Devant l’étendue d’un pareil tableau le regard de l’homme devient trop étroit ; il ne suffit plus à saisir tout cet horizon d’un seul coup d’œil. — Le golfe, bleui comme un lac, semé çà et là de quelques voiles latines blanches, tourne légèrement à l’ouest vers Naupacte, la ville aux vieux créneaux, et se resserre un peu plus loin entre ces deux aiguilles de terre qu’on a appelées « les petites Dardanelles, » portant à leur extrémité deux anciens forts construits là pour garder l’entrée, et qui, lassés d’une longue inaction, semblent se menacer l’un l’autre.
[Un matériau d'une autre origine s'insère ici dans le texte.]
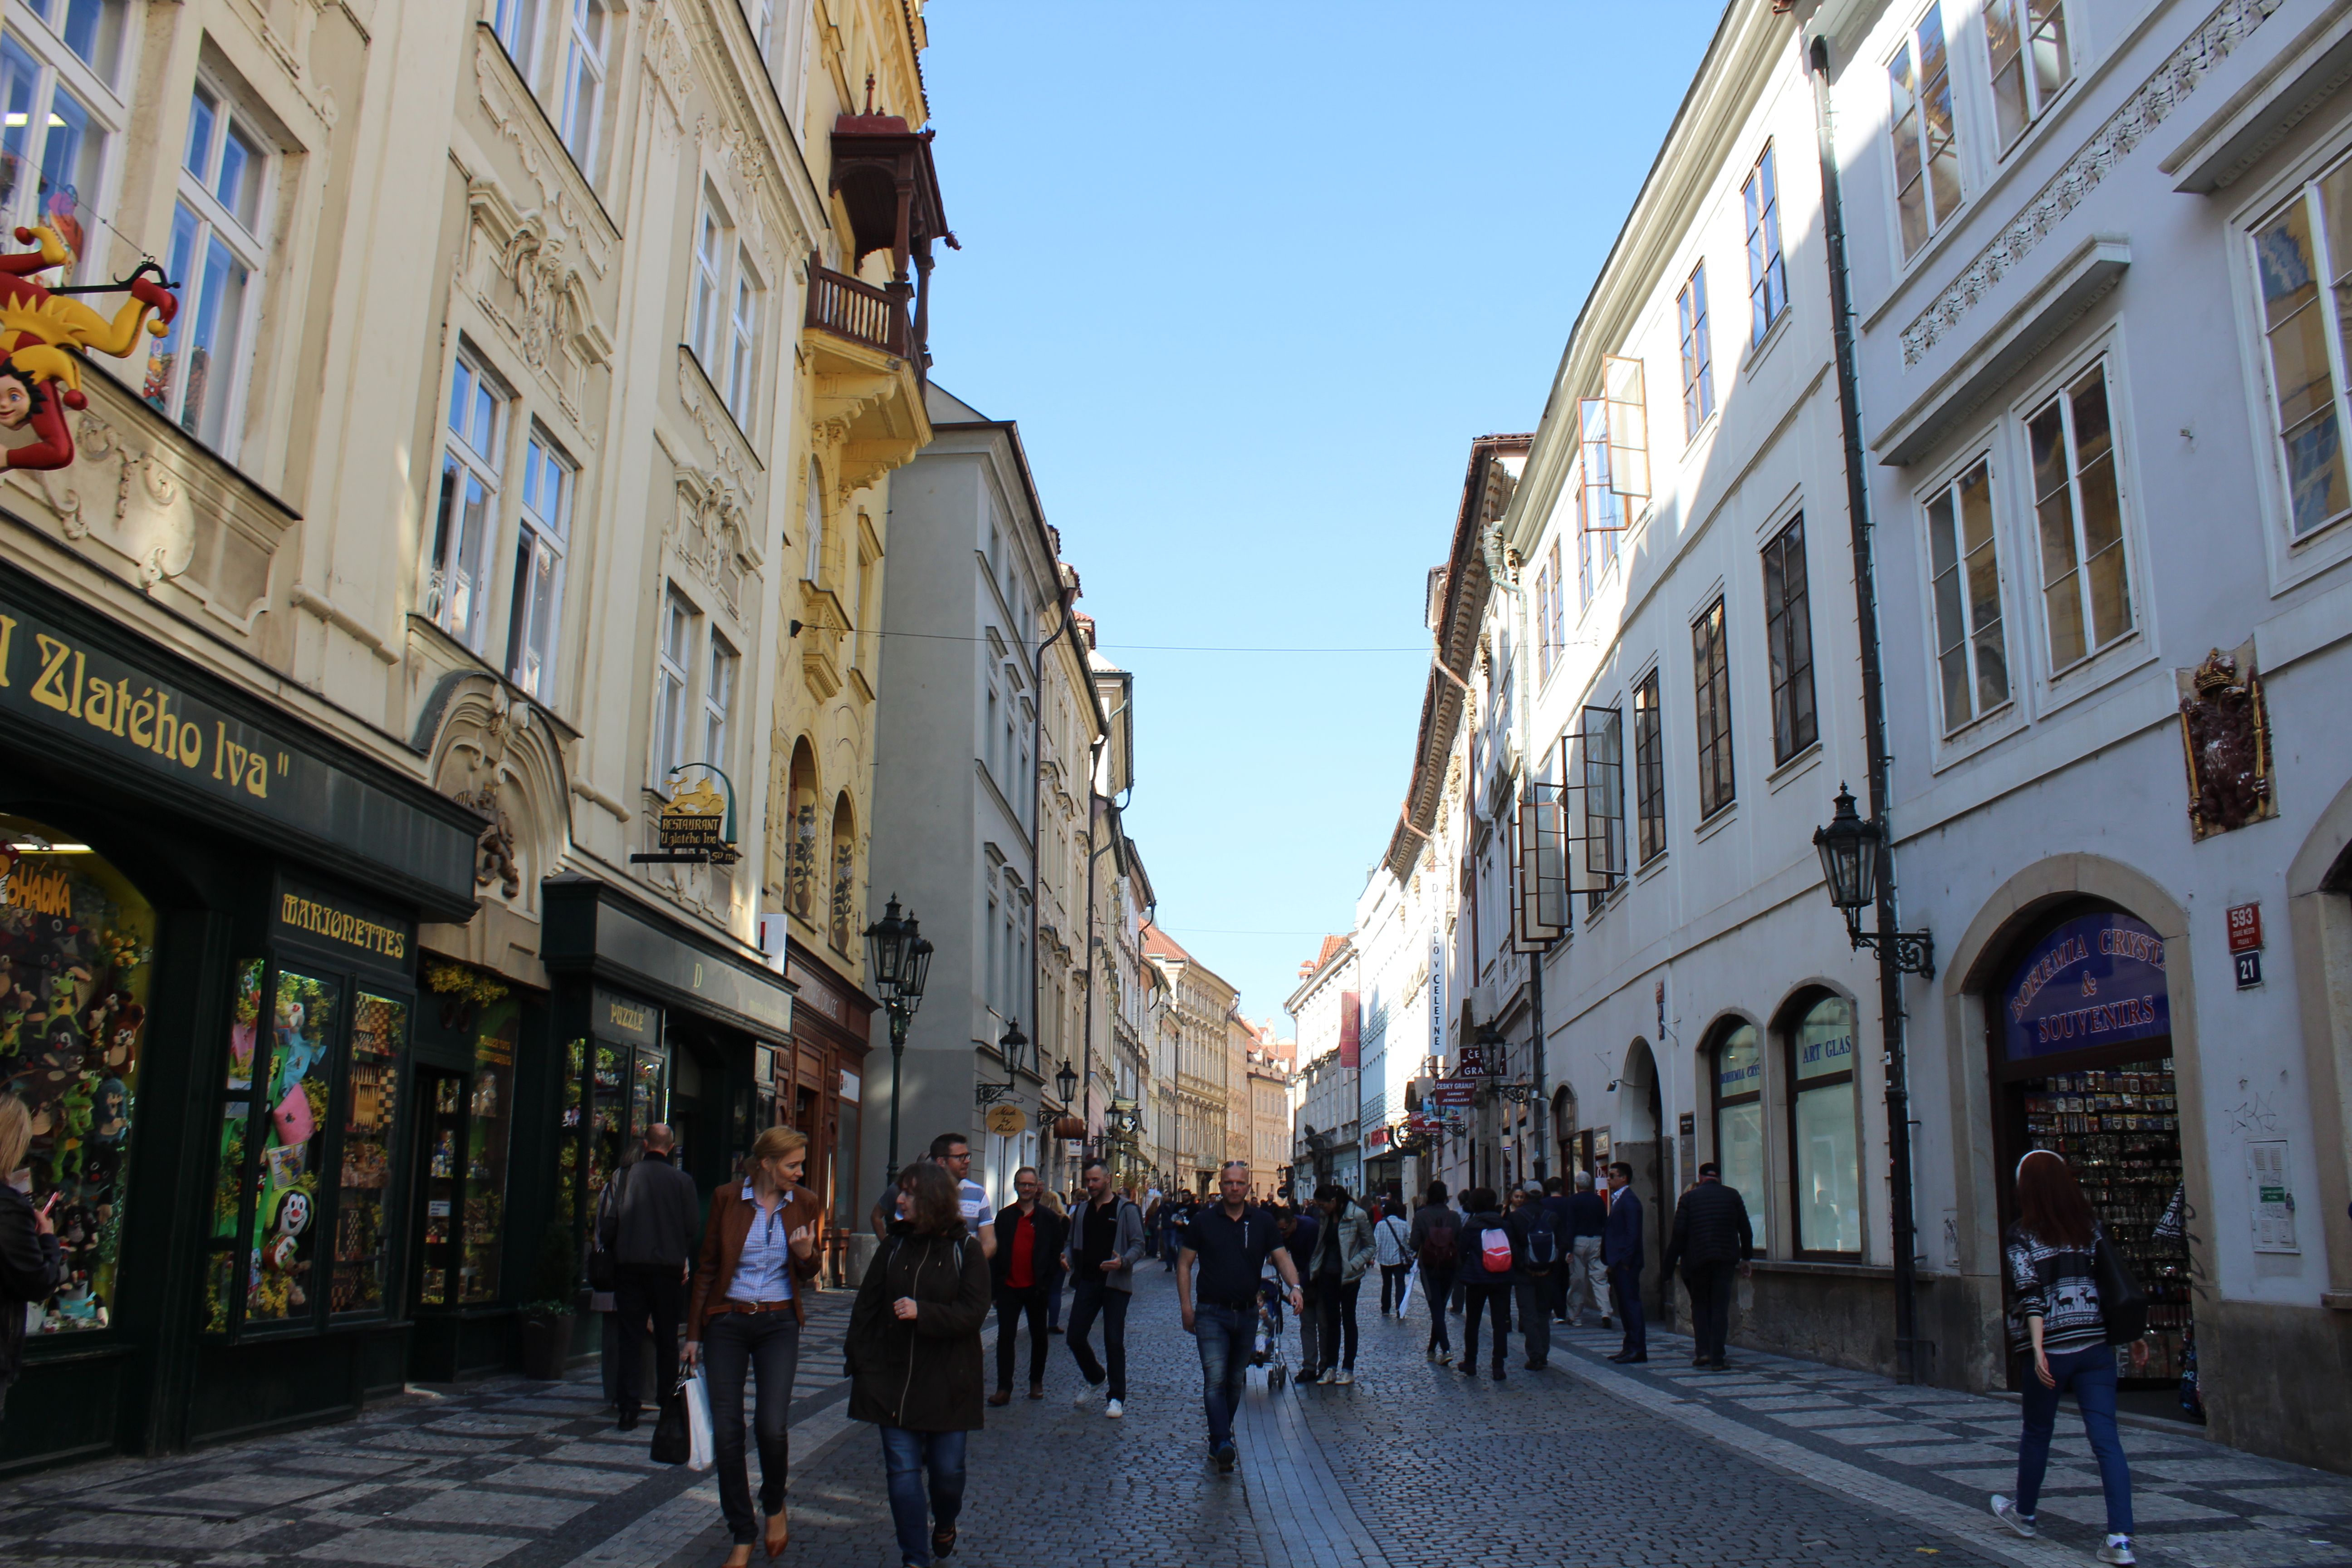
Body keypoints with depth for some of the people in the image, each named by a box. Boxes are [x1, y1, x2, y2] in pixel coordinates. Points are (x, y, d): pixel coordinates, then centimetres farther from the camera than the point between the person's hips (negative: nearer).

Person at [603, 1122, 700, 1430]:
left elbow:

Plus loin encore, deux presqu’îles s’avancent dans le golfe et forment avec les deux forts une sorte de lac ouvert aux deux côtés. Le golfe alors s’élargit et découvre Patras, aux maisons blanches, dispersées dans la plaine ; les basses montagnes qui l’entourent me permettent d’apercevoir, dans un océan de douce lumière rosée, les montagnes bleuies de Zantie, l’île des fleurs. Elle s’étend tout entière sur la mer Ionienne déjà pâlie ; un large bras de mer serpente entre ses rives et la côte fertile de Pyrgos et de Gastouni, et au-dessus la pleine mer brille, rongée par la presqu’île ronde de Kalogria, l’ancien promontoire Araxus, qui s’avance au nord-est de Zante. — Au-dessus encore, tout à fait à l’ouest, la riante Ithaque avec ses hautes montagnes bleues couronnées de feu, et d’autres petites îles semées tout autour, éclatent comme une parure de rubis sur le rivage déjà sombre de Céphalonie.

La plume ni le pinceau ne sauraient rendre dans leur entière vérité les impressions de toute sorte qui me frappèrent à ce moment, pas plus que mes regards ne pouvaient embrasser dans son ensemble l’immensité de ce spectacle. Les couleurs si variées et pourtant si distinctes se confondent dans la mémoire éblouie ; les impressions multipliées à l’infini dans notre esprit ne trouvent plus de termes pour s’exprimer, et l’âme se concentre muette dans un sentiment forcément unique d’extase et de contemplation. Je ne pouvais détacher mes yeux de ce tableau ; tout ce que j’avais lu, tout ce que j’avais appris, me revenait à la pensée ; il me semble que j’ai mieux compris à cet instant pourquoi l’antiquité ne cherchait pas dans le vague de l’infini la demeure de ses dieux : en présence de cette nature si grandiose, l’homme ne pouvait rêver pour eux de plus splendide séjour que ces belles montagnes qu’un soleil d’or éclaire, et dont les cimes brillantes semblent toucher aux cieux.